Sunday, April 8, 2012

Slow Cooker Pork and Black Bean Chili

Slow Cooker Pork and Black Bean Chili


1 ½ pounds boneless pork loin or pork tenderloin, chopped into 1/2 to 1 inch cubes
1 can chicken broth *
1 can pinto beans, rinsed and drained*
2 cans black beans, rinsed and drained*
1 red bell pepper, diced
1 can fire roasted tomatoes* (I use Kroger brand)
1 can salsa-style fire roasted tomatoes*(I use Kroger brand)
2 teaspoons chili powder
1 teaspoon garlic powder
1 teaspoon ground cumin
1 teaspoon ground coriander
1 teaspoon dried oregano
1 teaspoon granulated sugar
1 ½ teaspoons kosher salt
½ teaspoons ground black pepper
1/2 of a 4 ounce can of roasted green chilies (drained)

* Canned goods are all the 14-15 ounce sized cans

Put all ingredients in a slow cooker (Crock Pot); stir to combine.

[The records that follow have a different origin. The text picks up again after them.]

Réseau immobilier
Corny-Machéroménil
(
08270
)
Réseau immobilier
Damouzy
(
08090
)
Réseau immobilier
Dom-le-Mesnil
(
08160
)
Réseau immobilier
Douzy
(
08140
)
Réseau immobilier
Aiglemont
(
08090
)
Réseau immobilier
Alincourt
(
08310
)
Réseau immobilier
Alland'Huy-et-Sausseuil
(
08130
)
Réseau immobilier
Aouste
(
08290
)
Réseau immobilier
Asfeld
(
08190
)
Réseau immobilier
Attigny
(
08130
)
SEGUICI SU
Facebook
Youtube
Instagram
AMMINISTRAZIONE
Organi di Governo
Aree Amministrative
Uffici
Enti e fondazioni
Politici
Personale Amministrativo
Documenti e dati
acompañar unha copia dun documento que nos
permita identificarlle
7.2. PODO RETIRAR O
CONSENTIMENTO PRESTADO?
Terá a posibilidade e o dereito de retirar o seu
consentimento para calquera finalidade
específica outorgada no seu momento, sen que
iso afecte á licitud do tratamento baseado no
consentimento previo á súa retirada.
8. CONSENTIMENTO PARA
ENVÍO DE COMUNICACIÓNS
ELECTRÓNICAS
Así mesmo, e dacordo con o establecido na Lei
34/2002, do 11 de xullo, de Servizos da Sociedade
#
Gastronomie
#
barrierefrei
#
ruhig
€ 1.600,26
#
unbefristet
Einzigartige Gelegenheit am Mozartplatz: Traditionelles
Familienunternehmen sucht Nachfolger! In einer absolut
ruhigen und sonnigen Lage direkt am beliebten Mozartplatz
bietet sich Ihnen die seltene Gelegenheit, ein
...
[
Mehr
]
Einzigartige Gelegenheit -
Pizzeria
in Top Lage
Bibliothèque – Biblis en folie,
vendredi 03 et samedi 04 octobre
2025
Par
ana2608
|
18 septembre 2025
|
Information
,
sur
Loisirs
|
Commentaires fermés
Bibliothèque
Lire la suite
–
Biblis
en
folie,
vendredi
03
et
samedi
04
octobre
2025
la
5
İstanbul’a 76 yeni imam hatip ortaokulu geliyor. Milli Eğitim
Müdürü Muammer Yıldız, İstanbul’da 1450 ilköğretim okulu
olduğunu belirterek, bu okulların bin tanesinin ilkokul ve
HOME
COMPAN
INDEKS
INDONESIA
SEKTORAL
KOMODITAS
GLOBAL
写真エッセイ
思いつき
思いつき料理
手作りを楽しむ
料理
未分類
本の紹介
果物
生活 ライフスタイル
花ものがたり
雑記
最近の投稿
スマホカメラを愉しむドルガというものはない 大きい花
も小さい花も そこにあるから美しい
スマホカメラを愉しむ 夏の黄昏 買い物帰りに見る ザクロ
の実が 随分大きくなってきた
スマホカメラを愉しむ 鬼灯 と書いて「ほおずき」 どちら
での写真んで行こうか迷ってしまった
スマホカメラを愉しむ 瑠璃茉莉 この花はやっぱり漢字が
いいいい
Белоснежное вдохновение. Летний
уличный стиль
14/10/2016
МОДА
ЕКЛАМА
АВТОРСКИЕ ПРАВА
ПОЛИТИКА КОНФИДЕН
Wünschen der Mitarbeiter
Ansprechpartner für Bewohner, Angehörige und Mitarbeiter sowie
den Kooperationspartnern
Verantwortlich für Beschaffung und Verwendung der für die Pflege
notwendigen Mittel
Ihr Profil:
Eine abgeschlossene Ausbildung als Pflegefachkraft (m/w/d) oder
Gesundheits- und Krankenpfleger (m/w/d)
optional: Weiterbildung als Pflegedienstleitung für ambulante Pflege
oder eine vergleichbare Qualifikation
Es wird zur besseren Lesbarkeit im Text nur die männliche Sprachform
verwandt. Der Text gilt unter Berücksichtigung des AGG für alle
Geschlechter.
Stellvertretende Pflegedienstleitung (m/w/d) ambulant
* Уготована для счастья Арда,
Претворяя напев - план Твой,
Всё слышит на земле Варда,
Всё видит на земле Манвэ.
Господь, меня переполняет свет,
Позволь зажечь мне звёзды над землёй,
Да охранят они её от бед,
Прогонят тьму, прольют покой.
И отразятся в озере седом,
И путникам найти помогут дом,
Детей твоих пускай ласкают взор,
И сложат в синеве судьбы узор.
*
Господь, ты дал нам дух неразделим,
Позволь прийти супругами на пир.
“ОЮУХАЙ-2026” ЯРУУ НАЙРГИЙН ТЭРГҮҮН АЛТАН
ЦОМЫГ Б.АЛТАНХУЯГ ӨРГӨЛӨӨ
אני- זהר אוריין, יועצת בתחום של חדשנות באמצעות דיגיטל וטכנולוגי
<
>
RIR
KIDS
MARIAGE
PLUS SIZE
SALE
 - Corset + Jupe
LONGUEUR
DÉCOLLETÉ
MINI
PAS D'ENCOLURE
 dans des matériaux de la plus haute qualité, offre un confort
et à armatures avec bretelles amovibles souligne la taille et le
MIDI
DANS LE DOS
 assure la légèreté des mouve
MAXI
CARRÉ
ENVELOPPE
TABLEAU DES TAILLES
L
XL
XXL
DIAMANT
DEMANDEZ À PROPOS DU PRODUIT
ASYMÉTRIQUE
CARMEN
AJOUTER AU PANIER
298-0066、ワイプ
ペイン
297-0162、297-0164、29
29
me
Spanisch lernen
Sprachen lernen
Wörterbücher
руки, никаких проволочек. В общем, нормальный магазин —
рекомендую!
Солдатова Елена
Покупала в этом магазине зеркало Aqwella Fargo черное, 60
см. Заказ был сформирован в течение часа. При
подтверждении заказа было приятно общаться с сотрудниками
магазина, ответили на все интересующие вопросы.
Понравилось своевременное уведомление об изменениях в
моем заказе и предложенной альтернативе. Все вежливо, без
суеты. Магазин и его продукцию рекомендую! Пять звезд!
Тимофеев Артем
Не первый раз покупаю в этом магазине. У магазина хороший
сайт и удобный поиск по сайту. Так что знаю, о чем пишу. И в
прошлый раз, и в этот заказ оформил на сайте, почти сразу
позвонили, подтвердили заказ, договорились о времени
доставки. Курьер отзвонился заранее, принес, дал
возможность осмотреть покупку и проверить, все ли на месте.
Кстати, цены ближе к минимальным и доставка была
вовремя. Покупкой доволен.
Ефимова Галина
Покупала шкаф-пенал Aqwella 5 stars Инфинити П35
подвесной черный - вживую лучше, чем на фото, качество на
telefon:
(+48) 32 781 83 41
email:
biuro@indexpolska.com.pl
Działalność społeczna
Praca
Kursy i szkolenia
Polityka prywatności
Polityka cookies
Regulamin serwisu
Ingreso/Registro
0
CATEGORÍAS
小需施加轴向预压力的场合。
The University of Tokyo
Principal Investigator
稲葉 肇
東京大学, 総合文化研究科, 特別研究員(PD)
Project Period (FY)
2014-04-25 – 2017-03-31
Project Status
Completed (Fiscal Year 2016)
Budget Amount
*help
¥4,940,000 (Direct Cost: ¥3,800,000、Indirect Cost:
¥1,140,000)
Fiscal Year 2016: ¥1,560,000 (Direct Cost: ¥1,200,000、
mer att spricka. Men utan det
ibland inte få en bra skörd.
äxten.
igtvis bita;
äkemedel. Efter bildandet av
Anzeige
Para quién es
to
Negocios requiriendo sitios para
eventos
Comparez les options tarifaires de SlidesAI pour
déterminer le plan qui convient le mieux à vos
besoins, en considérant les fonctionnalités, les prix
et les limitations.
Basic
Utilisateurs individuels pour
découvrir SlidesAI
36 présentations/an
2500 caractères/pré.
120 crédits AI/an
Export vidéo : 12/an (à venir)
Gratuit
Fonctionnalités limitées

Cook on low for 5 to 6 hours. Adjust seasonings if needed.  Serve each bowl of chili/soup with a dollop of sour cream or low fat plain yogurt. Freezes well. Makes about 8 servings.


I have made this soup two times now.  It's great to have for lunches at work.I have noticed if I pack my lunch with soup straight out of the freezer, I don't have to worry about the soup spilling in my lunch bag.  Doh1

The first time I made this soup I used pork from a really big pork loin roast I got on sale at the market.  I used 1/2 of the roast for a different crock pot meal but I noticed the other 1/2 of the roast looked more like "dark meat" and it had some fat running through it. I trimmed the fat and cubed up the darker meat and froze it until I was ready to make this soup.  The second time I made the soup, I used boneless, skinless chicken breasts... it's all about using what is in the house.  I prefer the soup made with the pork over the soup made with the chicken. I think boneless, skinless chicken thighs would also be very good in this soup.
Soup is creamy with addition of sour cream or yogurt.